Allerdings bevorzuge Williams weiterhin klar einen Wechsel nach Barcelona und warte demnach auf eine Einigung der Katalanen mit Athletic Bilbao. Barca kämpft schon seit Jahren mit einem enormen Schuldenberg (circa 1,4 Milliarden Euro, Anm.d.Red.), dies verhinderte auch bereits einen Transfer von Jonathan Tah, der am Ende in München landete.

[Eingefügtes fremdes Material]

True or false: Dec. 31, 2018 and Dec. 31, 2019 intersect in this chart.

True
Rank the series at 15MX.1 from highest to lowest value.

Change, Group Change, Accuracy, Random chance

Wieder und wieder hatten die Katalanen in den vergangenen Jahren Probleme bei der Registrierung von Spielern. Dani Olmo, Robert Lewandowski, die Liste ist lang.
FC Barcelona mit Problemen bei Registrierung
Dennoch ist Vereinsboss Joan Laporta optimistisch. "Wir sind kurz davor, eine Verpflichtung abzuschließen und es gibt noch eine Verpflichtung, für die wir große Vorfreude empfinden", ließ er zuletzt verlauten.
Das Wichtigste in Kürze
Gemeint ist laut dem Bericht ein mögliches Investment vom deutschen Investor "Libero Football Finance" in Höhe von 40 Millionen Euro, welches dem La-Liga-Klub Handlungsfähigkeit verschaffen würde.

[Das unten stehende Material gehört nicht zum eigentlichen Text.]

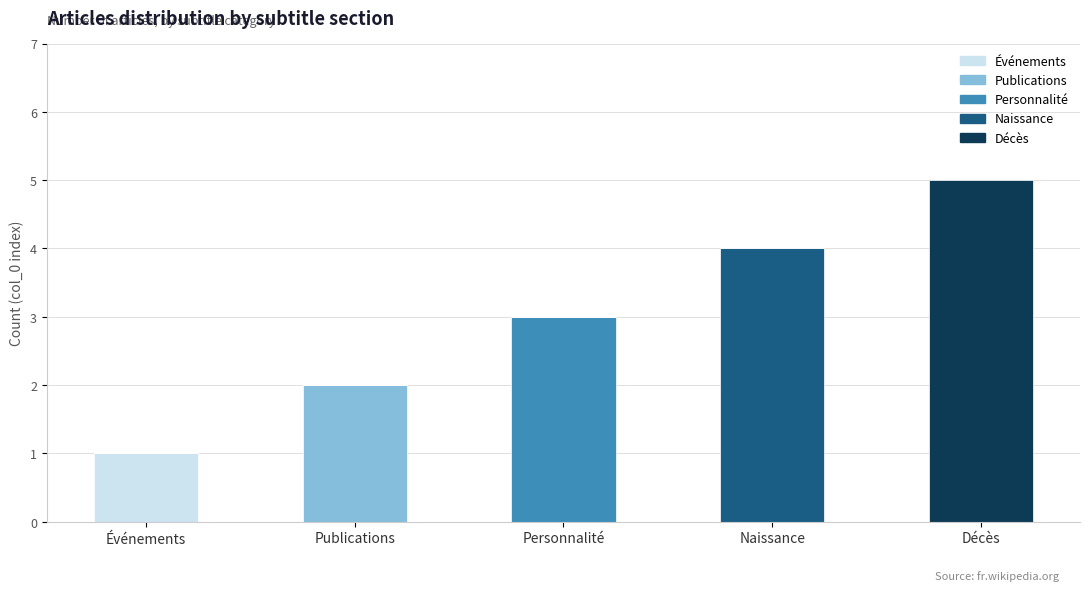

Reading left to right, transcribe the values for Événements.

Événements=1	Publications=0	Personnalité=0	Naissance=0	Décès=0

Allzu problemlos dürfte die Angelegenheit für Barca aber nicht über die Bühne gehen. So berichtet auch die spanische "Marca", dass eine Verpflichtung von Williams finanziell ein Problem darstellt.
So sollen die Verantwortlichen in Barcelona sogar bei Williams und dessen Beratern nachgefragt haben, ob sich dieser bei seinem Klub Bilbao für ein alternatives Zahlungsmodell einsetzen könnte.

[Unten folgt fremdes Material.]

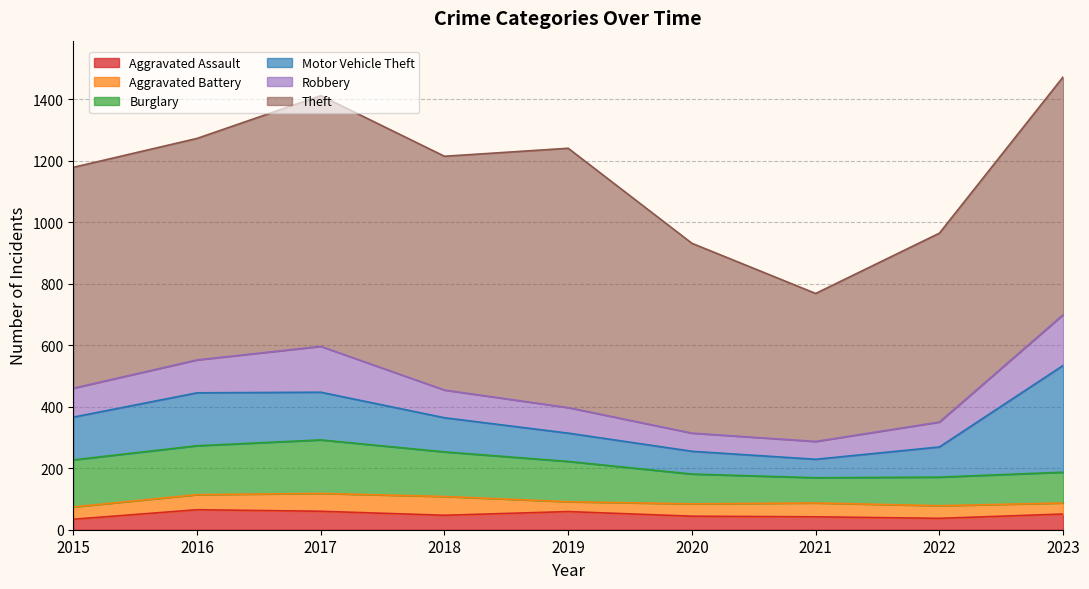

How many interior local peaks does the Robbery series have?

1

Demnach will Barca die Ausstiegsklausel in Höhe von rund 60 Millionen Euro nicht auf einen Schlag bezahlen, sondern ein wenig mehr als 60 Millionen zahlen, dafür aber in mehreren Raten.
Dem Bericht zufolge sind die Erfolgsaussichten dafür aber gering. Bilbao-Boss Jon Uriarte soll an einer Ratenzahlung nicht interessiert sein. Zudem soll niemand davon ausgehen, dass sich Williams tatsächlich für ein anderes Zahlungsmodell starkmachen würde.
FC Bayern: Max Eberl reiste von der Klub-WM ab
Bayerns Sportvorstand Max Eberl war zuletzt von der FIFA Klub-WM 2025 abgereist, was laut Informationen von "Sky" auch etwas mit dem Bilbao-Flügelstürmer zu tun. Dem Bericht zufolge hat sich Eberl mit Karl-Heinz Rummenigge, Uli Hoeneß und Co. getroffen. Im Meeting sei die Entscheidung getroffen worden, Nico Williams noch nicht aufzugeben.
Die Bayern haben derweil mit Rafael Leao und Bradley Barcola spannende Alternativen im Visier und bleiben demnach mit den Beratern der beiden Stars im Gespräch.